1) It might be hard for the rights holder to assert their copyright at a later stage, if they lack the evidence to do so at the outset 2) any damages awarded might be mitigated by the attempts to search for the rights holder, especially if the ‘true’ owner was contacted at some stage. Seems more likely they’d be compensatory as opposed to punitive

I know this isn’t the prevailing legal practice, but as a lawyer, the lack of a willingness to be bold in these legal situations has always surprised me

Perhaps the tail risk of being slapped down is just too large

I’ve always wondered about a business model of searching for such works, undertaking a bona-fide effort to find the owner, and then just selling it as your own if one can’t be identified. (Perhaps with a war chest kept in reserve for the rare instances licensing fees are demanded later). ‘Copyright squatting’ if you will

3 comments

>I’d expect that if the maker undertook a thorough and well-documented search for the rights holder; then just made it anyway, they’d legally be covered

In a sane, rational world that would probably be the case. Too bad we don't live on one!
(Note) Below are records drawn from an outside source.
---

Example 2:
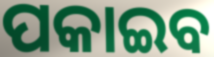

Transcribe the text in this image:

ପକାଇବ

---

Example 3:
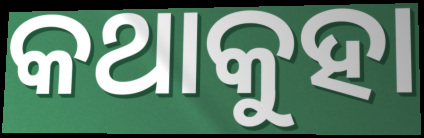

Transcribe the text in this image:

କଥାକୁହା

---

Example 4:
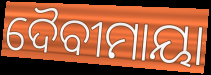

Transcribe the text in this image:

ଦୈବୀମାୟା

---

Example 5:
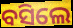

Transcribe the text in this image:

ବସିଲେ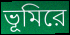
ভূমিরেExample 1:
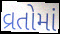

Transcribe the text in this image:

વ્રતોમાં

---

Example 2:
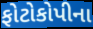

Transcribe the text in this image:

ફોટોકોપીના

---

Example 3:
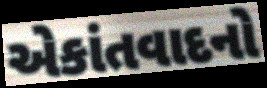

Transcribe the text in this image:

એકાંતવાદનો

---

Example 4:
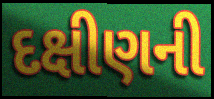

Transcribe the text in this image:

દક્ષીણની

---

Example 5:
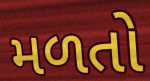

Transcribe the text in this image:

મળતો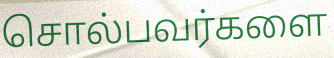
சொல்பவர்களை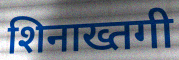
शिनाख्तगी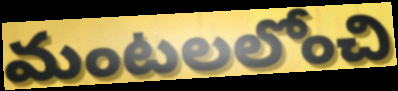
మంటలలోంచి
We need orphan work legislation to clarify the law in this area
We really do.
>I’d expect that if the maker undertook a thorough and well-documented search for the rights holder; then just made it anyway, they’d legally be covered

You're an attorney and don't know that copyright infringement is a strict liability offense?
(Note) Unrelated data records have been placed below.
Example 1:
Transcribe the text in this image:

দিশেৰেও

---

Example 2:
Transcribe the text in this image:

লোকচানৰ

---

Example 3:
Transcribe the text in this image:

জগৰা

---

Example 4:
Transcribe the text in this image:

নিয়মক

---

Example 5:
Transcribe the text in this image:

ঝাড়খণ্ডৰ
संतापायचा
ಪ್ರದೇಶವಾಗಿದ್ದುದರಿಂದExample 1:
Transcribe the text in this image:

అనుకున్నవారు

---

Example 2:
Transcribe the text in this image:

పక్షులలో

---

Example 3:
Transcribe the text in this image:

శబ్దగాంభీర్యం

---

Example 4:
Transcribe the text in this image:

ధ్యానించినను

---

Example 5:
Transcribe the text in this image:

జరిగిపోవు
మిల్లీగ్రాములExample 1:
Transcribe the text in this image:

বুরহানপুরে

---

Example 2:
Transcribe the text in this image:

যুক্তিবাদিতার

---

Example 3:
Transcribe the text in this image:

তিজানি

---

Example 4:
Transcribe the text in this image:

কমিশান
In ‘orphan work’ situations as long as a person had made a good faith effort to locate the copyright owner, and therefore isn’t infringing someone’s copyright wilfully; criminal liability won’t apply. The worst you’ll realistically face is an after the fact civil suit
Lol who on earth is talking about criminal prosecution of copyright? Copyright is a strict liability civil offense.
think there’s a misunderstanding. in my jurisdiction we use the word offence to refer to criminal actions. If the penalty is only civil, then this bolsters the case for being bold toward omens treatment of orphan works
But we are talking about US copyright law - that's what the article is about, and there's no real issue with criminal enforcement of copyright. What jurisdiction are you in? It doesn't bolster anything because in the US copyright infringement is strict liability and civil enforcement of copyright actions are frequent. The greater point anyway was that it's odd for you to offer this legal advice while simultaneously not being aware that copyright infringement is strict liability. Now you are also saying you didn't think about the civil context at all. Bizarre.
You willing to have your clients rely on your advice as counsel to do that?